We found a beautiful spot on a hill overlooking a lake and rugged snow capped peaks. Below us was an alpaca farm and Sam walked the half mile down the road to let the farmer know we would be camping.
And so it all begins……
Sam was greeted at the farm by a shotgun in his face. The good news is that he did not get shot, (apparently there are poachers in the area), the bad news is that once the farmer named Ricardo found out we were friendly tourists he insisted it was much safer if we camped right in front of his house. RIGHT IN FRONT OF HIS HOUSE.
We were in the middle of nowhere. The chance of danger was more than likely zero, but we were a guest in his country near his land so we drove down and parked in front of his house.
Then Sam offered him a beer which he often does to bond with the men when we park on their land. Most of them prefer soda, until now they drink one beer and thank us and we chat for a while and they go back to their lives. This time they drank the beer and our host Ricardo immediately asked for another one. And then another. Sam obliged but did not drink a second or third one because of the altitude and just chatted with our host. Ricardo pretty much pounded the third beer and asked for a fourth. Sam asked me to get it because I was inside the XP with my headache. I asked if it was a good idea since Ricardo seemed to be putting them back at a frat boy pace but I gave up and grabbed another.
As I looked out to hand him the beer Sam was engulfed in a giant bear hug (the first of about thirty that night). A long, lingering bear hug.… I laughed and handed out the fourth beer. When he asked for the fifth I made a stand and said we were out of beer. This all went down in around twenty minutes. I did not want to get the poor man wasted (side note: too late….), especially since he was a bit free wheeling with his shotgun.
After many long hugs and slurred conversation we realized that our beers were not the first of the day, but apparently pushed our host over the edge. After many hugs and declarations of friendship, Ricardo promptly passed out in front of the stairs of our XP. We were not sure what to do. Put a blanket on him, try to wake him up? Thankfully, there was one other alpaca farmer up the hill who came over and dragged Ricardo into his house. It did not look like it was the first time he had to do this.
Slightly relieved, Sam escaped into the XP and started making me dinner (a rare endeavor since I always cook) because I was not in a good place with my headache and the altitude and he was really worried about how bad I was doing. About 15 minutes into cooking we hear a loud banging on the XP door.
“MI AMIGO ULTIMO!!!!!!”
Sam reluctantly opened up the camper door and Ricardo was standing there with a plastic bottle of local hooch and a wicked grin. He tried to get Sam to take some swigs but Sam declined. Sam looked at me panicked for backup and realized that today is one of the days I couldn’t deal with this mess as I lie in bed recovering and promptly tried to distract Ricardo away from the camper to go for a walk.

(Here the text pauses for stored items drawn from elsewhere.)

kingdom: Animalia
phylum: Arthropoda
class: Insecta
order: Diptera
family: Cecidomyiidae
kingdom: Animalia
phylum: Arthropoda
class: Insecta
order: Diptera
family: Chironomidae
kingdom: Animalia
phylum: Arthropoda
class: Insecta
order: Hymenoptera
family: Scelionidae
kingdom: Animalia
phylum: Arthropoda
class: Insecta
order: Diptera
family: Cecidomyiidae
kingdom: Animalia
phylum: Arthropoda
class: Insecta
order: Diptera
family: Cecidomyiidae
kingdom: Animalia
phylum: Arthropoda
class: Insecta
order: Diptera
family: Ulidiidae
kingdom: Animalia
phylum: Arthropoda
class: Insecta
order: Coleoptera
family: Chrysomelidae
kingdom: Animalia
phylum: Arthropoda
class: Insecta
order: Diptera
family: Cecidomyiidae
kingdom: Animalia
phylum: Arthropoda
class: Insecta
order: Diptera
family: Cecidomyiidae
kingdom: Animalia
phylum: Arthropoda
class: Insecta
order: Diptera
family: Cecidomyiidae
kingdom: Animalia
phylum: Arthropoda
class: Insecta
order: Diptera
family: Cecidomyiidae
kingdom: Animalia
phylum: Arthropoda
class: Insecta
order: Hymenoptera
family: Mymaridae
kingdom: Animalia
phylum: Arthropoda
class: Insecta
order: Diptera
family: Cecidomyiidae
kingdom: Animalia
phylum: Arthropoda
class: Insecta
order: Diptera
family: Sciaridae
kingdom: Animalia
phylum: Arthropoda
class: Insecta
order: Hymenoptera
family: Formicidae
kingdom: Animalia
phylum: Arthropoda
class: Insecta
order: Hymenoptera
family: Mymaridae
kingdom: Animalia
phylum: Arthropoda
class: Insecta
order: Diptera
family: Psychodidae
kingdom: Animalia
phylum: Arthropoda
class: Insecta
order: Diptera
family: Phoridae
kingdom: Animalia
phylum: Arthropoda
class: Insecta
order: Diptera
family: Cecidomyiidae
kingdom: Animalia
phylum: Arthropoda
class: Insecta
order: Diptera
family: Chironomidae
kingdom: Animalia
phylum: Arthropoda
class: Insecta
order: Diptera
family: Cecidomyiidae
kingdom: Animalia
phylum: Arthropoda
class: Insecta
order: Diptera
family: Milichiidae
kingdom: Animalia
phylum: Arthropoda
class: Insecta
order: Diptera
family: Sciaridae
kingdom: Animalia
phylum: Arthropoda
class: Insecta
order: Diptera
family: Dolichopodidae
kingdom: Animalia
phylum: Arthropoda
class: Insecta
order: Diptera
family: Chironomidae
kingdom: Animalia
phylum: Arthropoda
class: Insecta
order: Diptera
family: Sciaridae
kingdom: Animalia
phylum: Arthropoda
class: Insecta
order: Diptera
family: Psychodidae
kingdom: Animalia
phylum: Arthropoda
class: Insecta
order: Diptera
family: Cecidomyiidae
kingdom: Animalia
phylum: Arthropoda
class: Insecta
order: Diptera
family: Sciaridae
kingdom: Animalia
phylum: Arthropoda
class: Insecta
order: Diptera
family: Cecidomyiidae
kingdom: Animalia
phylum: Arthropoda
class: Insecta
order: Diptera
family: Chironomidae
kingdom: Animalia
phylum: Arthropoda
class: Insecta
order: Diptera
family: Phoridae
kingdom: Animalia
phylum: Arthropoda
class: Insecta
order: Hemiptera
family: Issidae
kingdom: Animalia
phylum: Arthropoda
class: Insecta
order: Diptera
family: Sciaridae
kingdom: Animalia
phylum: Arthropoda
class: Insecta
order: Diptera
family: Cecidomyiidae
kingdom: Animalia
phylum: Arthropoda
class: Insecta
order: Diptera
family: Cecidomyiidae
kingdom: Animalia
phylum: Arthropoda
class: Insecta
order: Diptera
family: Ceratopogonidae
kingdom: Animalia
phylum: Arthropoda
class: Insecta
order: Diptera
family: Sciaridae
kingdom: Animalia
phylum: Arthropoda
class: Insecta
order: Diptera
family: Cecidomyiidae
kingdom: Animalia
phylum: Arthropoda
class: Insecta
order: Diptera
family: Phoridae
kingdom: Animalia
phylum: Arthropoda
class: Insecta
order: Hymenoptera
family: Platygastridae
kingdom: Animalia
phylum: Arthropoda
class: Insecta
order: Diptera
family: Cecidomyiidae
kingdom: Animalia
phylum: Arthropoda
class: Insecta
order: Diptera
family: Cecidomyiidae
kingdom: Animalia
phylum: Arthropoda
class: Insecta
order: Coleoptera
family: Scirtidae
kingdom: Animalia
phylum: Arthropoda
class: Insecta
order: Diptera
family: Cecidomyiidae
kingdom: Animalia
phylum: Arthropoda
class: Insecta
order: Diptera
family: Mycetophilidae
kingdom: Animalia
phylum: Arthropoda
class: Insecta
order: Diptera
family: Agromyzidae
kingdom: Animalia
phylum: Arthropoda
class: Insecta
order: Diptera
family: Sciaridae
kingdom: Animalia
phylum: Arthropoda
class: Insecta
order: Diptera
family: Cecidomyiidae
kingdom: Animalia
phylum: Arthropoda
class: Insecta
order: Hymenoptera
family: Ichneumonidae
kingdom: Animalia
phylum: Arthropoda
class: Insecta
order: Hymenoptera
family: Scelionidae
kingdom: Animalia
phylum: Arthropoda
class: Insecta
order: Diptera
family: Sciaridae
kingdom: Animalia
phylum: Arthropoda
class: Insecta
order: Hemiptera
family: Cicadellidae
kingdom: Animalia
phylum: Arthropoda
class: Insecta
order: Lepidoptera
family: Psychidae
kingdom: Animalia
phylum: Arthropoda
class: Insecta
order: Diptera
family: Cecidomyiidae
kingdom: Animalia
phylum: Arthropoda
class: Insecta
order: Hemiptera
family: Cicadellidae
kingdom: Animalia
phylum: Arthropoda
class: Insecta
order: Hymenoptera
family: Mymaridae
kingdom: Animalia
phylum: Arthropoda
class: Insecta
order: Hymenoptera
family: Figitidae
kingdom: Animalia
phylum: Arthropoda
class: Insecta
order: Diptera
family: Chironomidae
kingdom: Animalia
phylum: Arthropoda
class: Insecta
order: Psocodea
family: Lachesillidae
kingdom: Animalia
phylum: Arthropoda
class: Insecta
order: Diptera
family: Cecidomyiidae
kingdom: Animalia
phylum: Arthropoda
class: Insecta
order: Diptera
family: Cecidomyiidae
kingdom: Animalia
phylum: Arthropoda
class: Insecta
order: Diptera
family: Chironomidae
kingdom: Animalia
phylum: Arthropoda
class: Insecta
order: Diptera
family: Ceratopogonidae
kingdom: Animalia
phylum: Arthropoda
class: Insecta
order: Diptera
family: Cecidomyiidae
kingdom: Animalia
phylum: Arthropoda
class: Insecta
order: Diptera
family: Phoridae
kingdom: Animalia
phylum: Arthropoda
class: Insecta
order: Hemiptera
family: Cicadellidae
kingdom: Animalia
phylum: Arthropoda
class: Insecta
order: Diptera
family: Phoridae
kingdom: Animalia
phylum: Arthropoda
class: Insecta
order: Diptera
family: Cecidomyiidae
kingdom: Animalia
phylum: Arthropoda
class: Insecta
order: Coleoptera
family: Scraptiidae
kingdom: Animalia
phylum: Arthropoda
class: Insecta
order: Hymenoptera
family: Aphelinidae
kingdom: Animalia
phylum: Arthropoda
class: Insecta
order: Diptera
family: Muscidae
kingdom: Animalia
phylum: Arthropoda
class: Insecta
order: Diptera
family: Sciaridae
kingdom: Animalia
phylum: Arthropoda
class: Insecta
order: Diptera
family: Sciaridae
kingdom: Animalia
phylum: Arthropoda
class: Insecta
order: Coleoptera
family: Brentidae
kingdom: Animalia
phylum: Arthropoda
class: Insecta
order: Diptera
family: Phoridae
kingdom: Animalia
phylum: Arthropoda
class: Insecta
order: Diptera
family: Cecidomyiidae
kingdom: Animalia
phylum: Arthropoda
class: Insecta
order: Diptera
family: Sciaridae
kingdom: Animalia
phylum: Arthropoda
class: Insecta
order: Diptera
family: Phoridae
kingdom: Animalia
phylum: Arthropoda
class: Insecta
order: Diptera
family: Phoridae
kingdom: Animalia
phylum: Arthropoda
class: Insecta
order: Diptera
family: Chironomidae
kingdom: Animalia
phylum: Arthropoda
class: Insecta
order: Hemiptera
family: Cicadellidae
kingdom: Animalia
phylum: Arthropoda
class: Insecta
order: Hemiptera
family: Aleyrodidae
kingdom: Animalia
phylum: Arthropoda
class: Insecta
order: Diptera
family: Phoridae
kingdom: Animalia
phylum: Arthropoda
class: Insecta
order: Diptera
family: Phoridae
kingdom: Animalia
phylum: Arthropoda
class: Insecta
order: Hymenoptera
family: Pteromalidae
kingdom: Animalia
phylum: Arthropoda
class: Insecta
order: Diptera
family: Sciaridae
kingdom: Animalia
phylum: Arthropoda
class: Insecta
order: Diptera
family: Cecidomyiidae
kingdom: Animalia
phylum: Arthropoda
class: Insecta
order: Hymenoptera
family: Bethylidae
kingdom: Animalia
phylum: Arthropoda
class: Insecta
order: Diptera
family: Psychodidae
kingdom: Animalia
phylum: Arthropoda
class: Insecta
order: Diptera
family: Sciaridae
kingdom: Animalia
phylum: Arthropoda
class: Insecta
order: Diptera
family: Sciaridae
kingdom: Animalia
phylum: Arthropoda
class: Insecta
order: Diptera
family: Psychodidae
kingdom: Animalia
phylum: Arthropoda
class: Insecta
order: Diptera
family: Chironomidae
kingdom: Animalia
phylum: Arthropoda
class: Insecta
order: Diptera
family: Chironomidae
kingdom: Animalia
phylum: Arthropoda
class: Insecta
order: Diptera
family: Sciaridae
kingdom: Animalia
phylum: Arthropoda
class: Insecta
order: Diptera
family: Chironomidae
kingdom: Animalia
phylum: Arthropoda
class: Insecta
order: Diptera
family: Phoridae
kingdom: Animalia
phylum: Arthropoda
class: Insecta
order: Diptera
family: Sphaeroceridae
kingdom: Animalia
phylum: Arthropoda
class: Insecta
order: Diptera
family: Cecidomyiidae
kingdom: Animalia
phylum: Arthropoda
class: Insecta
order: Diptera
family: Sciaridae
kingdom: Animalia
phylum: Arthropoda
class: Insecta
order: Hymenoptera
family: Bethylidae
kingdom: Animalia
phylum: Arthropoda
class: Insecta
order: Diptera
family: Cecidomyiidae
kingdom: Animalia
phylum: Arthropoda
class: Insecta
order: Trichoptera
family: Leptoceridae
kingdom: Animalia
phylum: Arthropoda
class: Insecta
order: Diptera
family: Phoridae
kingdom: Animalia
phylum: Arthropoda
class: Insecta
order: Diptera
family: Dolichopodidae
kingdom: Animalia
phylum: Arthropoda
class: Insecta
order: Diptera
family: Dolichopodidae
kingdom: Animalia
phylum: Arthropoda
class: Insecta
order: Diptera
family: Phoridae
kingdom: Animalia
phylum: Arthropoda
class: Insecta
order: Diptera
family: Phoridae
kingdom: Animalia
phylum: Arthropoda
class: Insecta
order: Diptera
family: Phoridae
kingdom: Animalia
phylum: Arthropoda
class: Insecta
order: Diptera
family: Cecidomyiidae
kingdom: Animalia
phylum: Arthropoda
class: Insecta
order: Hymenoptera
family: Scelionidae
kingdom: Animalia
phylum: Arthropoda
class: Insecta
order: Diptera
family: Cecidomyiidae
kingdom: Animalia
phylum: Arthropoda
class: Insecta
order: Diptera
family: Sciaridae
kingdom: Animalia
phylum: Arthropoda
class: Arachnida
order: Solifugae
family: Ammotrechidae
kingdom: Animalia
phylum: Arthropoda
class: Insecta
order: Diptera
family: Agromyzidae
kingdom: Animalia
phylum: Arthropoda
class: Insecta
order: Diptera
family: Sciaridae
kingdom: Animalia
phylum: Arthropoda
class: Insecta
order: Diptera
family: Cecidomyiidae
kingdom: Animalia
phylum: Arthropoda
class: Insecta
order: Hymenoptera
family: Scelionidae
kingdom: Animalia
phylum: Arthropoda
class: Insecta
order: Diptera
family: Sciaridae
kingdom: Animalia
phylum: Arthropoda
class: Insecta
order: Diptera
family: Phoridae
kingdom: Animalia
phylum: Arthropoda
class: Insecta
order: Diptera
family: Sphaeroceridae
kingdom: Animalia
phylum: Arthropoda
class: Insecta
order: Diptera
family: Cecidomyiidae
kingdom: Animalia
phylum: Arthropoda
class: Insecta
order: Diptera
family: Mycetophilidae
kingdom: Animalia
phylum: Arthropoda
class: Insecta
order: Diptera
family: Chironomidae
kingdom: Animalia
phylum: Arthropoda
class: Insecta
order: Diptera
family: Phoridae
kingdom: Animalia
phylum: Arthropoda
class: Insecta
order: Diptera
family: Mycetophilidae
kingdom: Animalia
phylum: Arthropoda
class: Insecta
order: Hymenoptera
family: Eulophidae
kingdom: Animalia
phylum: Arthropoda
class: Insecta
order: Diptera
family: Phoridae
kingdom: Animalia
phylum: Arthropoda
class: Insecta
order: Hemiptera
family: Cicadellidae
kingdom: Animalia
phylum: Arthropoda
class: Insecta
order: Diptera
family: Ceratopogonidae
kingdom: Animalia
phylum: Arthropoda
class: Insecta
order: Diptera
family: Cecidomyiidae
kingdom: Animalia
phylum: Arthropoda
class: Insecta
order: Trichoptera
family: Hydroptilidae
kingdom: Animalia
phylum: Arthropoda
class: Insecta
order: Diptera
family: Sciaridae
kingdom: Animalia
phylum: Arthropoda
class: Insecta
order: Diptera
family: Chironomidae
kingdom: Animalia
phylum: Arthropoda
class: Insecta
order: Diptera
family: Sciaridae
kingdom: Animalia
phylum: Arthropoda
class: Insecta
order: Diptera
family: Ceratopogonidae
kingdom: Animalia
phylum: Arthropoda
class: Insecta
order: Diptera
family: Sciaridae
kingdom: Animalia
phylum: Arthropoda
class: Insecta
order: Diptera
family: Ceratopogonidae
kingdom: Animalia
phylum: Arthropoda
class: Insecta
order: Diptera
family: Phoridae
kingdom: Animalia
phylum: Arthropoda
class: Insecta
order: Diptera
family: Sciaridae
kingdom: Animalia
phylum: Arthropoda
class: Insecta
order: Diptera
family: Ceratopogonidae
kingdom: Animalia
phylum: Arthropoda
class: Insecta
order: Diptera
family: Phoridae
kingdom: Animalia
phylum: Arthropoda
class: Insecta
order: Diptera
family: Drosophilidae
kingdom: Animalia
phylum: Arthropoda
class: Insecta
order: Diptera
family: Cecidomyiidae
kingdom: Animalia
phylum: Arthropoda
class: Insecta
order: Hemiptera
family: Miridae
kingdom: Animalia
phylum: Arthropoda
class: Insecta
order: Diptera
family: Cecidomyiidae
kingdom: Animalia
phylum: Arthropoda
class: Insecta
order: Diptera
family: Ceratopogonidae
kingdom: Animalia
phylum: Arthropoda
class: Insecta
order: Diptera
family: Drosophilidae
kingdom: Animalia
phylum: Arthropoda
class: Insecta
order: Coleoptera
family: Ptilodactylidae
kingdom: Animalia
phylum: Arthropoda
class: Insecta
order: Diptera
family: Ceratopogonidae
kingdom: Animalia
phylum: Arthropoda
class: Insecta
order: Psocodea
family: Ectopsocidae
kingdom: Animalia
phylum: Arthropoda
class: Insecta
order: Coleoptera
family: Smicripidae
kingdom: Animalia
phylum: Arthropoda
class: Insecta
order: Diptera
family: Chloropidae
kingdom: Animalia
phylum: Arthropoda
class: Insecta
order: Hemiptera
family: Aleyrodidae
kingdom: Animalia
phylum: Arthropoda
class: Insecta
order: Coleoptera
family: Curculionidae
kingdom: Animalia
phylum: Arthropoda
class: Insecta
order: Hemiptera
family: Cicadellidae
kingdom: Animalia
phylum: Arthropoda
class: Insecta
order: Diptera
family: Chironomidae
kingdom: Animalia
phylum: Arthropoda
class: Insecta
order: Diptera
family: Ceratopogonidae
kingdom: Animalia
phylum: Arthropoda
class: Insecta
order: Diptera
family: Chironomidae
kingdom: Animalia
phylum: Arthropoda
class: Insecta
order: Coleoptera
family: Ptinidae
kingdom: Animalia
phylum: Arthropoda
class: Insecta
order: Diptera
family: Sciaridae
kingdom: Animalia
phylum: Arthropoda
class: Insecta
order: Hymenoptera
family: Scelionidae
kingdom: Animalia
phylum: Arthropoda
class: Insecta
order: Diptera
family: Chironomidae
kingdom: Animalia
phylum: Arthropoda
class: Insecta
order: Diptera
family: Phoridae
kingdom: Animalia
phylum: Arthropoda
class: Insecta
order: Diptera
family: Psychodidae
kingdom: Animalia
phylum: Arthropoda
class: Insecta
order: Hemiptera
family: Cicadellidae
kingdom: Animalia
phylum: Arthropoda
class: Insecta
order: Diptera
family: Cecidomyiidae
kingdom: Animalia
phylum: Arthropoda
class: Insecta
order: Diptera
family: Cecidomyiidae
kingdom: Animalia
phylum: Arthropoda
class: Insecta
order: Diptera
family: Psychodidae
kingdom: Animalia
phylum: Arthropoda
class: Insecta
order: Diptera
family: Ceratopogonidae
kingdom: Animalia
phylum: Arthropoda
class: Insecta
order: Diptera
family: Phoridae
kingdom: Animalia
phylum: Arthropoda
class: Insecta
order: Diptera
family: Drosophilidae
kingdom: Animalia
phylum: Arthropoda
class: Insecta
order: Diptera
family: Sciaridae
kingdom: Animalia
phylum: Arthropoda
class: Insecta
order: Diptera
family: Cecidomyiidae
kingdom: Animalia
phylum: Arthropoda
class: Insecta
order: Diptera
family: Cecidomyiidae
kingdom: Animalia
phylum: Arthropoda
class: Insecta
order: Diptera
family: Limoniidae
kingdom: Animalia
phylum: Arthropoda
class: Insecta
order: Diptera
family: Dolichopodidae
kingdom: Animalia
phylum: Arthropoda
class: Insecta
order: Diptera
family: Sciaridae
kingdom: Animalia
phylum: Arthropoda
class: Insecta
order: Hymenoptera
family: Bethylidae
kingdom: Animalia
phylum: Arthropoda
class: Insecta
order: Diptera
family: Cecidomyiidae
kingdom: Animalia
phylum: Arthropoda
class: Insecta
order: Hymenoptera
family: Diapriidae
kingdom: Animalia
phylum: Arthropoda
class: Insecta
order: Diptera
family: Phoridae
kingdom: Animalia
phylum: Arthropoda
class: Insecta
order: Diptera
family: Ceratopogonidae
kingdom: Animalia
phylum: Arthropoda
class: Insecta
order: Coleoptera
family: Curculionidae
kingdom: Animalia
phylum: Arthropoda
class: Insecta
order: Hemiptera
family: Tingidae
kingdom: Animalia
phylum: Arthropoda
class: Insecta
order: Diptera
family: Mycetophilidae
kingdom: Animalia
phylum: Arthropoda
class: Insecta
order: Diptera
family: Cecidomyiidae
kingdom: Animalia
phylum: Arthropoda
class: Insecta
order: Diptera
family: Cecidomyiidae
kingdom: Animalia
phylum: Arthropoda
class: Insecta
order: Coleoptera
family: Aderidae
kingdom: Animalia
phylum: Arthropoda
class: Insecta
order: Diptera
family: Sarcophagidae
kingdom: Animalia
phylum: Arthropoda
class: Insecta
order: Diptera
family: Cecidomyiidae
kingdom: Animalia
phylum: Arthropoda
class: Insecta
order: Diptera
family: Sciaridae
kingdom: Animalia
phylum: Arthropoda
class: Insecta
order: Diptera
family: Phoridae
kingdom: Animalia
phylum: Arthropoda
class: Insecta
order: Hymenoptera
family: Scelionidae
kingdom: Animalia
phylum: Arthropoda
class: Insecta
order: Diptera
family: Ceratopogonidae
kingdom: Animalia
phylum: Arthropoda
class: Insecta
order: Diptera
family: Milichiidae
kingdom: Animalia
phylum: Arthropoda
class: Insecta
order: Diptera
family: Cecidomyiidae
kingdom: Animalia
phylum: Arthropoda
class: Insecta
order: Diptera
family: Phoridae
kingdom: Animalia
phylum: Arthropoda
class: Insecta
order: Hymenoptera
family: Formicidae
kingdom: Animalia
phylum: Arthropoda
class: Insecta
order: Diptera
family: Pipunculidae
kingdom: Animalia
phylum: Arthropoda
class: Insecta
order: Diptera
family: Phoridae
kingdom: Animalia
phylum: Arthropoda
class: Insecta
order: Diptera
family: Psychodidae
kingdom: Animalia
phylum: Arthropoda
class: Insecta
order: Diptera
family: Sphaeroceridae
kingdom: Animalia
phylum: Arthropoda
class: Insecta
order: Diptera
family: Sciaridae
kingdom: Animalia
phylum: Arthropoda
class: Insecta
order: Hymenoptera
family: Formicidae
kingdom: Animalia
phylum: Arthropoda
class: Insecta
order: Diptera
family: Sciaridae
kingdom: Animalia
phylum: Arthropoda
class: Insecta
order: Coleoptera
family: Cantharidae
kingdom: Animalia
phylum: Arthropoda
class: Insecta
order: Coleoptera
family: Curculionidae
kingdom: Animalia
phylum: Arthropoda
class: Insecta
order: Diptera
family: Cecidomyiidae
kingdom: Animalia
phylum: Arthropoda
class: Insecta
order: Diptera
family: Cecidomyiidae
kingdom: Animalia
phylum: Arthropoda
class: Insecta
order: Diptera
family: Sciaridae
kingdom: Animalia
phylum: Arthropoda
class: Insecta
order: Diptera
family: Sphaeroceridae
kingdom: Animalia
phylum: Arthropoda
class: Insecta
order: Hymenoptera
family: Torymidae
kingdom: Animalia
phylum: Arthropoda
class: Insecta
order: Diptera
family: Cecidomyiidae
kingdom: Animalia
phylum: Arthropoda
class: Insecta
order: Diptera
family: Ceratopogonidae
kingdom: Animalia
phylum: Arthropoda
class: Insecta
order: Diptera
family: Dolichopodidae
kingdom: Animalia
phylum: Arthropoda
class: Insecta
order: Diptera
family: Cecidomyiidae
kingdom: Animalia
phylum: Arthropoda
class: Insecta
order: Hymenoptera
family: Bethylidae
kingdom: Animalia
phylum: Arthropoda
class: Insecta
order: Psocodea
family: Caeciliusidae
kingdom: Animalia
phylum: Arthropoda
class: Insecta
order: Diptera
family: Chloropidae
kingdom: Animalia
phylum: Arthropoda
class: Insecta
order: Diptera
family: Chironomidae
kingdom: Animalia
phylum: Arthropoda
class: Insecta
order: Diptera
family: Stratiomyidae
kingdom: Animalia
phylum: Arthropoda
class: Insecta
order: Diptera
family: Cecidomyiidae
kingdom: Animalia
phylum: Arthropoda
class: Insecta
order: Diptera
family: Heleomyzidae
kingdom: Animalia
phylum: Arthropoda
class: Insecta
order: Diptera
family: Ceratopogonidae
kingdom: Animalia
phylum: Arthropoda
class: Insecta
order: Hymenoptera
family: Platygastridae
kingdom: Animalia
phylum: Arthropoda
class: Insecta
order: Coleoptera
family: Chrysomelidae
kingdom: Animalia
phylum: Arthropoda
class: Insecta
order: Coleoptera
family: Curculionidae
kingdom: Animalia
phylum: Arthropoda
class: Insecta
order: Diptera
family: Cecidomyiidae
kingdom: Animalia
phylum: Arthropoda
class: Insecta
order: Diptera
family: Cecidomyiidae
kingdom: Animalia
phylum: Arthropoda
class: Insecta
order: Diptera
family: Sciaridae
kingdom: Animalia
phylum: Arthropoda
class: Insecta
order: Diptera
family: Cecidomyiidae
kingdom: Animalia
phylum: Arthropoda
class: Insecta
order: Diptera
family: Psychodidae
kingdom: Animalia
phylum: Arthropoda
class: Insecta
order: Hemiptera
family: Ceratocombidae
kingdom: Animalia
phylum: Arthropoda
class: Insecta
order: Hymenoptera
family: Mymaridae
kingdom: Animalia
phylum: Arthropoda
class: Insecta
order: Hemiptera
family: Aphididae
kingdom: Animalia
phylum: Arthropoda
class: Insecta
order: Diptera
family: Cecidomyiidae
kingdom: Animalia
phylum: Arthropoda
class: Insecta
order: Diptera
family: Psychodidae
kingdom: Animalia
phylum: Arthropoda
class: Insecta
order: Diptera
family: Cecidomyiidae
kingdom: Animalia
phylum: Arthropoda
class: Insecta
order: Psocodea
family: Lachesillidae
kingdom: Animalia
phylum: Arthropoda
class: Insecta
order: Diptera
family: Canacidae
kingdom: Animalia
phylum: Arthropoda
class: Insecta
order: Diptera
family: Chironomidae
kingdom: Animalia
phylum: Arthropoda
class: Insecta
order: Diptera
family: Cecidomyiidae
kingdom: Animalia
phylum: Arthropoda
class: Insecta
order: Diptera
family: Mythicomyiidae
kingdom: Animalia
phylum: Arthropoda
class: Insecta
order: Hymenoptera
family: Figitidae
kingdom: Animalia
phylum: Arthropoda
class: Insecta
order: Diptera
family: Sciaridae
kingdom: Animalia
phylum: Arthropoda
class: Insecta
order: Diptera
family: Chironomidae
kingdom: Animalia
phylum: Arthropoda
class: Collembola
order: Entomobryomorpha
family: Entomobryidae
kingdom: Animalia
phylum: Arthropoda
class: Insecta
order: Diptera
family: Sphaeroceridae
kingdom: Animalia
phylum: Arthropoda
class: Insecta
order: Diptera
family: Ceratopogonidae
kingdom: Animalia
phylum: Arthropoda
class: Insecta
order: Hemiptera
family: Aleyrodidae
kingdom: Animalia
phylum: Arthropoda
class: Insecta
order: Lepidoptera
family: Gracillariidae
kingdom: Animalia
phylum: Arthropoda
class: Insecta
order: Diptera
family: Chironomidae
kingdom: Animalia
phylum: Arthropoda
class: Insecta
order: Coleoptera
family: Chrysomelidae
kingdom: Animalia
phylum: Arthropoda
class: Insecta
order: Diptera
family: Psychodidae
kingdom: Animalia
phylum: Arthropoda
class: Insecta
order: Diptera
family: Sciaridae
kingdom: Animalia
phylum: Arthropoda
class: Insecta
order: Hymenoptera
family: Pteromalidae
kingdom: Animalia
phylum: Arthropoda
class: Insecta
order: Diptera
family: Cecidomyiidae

They walked down to the lake and then Ricardo told him he needs to see his trout pond. They walked over the the trout pond and as he was showing it to Sam he fell in. Of course he fell in…..
We are at over 14,000 feet in the Andes, it is freezing out and near dark and Sam had to jump into the almost frozen trout pond to pull him out and then go back in to find his shoes that fell off. Poor Sam came back to the camper with frozen hands and feet shaking from the cold. The only silver lining of the trout pond incident was that Ricardo went in his house to warm up and called it a night.
The next morning we were woken to around 300 cute alpacas surrounding the XP, leaving their pen to go out and graze for the day. A sober, and much changed Ricardo wished us safe journeys and gave Sam a final, much faster hug goodbye.
He was a different person in the morning, but so were we. I survived a bad concussion in an 2500 year old underground ruin, Sam made a new best friend in Peru.
It is not everyday you become someones amigo ultimo.